__Saved data entries__:
****************************************
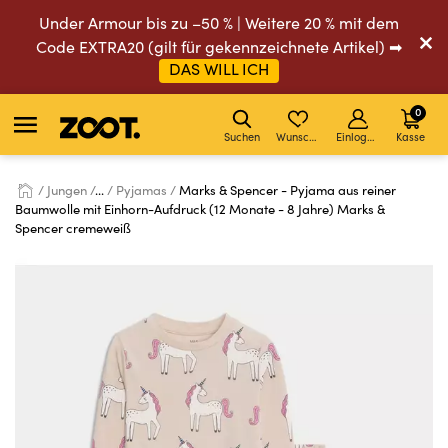
Under Armour bis zu –50 % | Weitere 20 % mit dem
Code EXTRA20 (gilt für gekennzeichnete Artikel) ➡
DAS WILL ICH
0
Suchen
Wunschliste
Einloggen
Kasse
Jungen
...
Pyjamas
Marks & Spencer - Pyjama aus reiner
Baumwolle mit Einhorn-Aufdruck (12 Monate - 8 Jahre) Marks &
Spencer cremeweiß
****************************************
__Task instructions__:
Your response should be made up of the lines in the data that contain the word "Marks".

__Result for this exercise__:
Marks & Spencer - Pyjama aus reiner
Baumwolle mit Einhorn-Aufdruck (12 Monate - 8 Jahre) Marks &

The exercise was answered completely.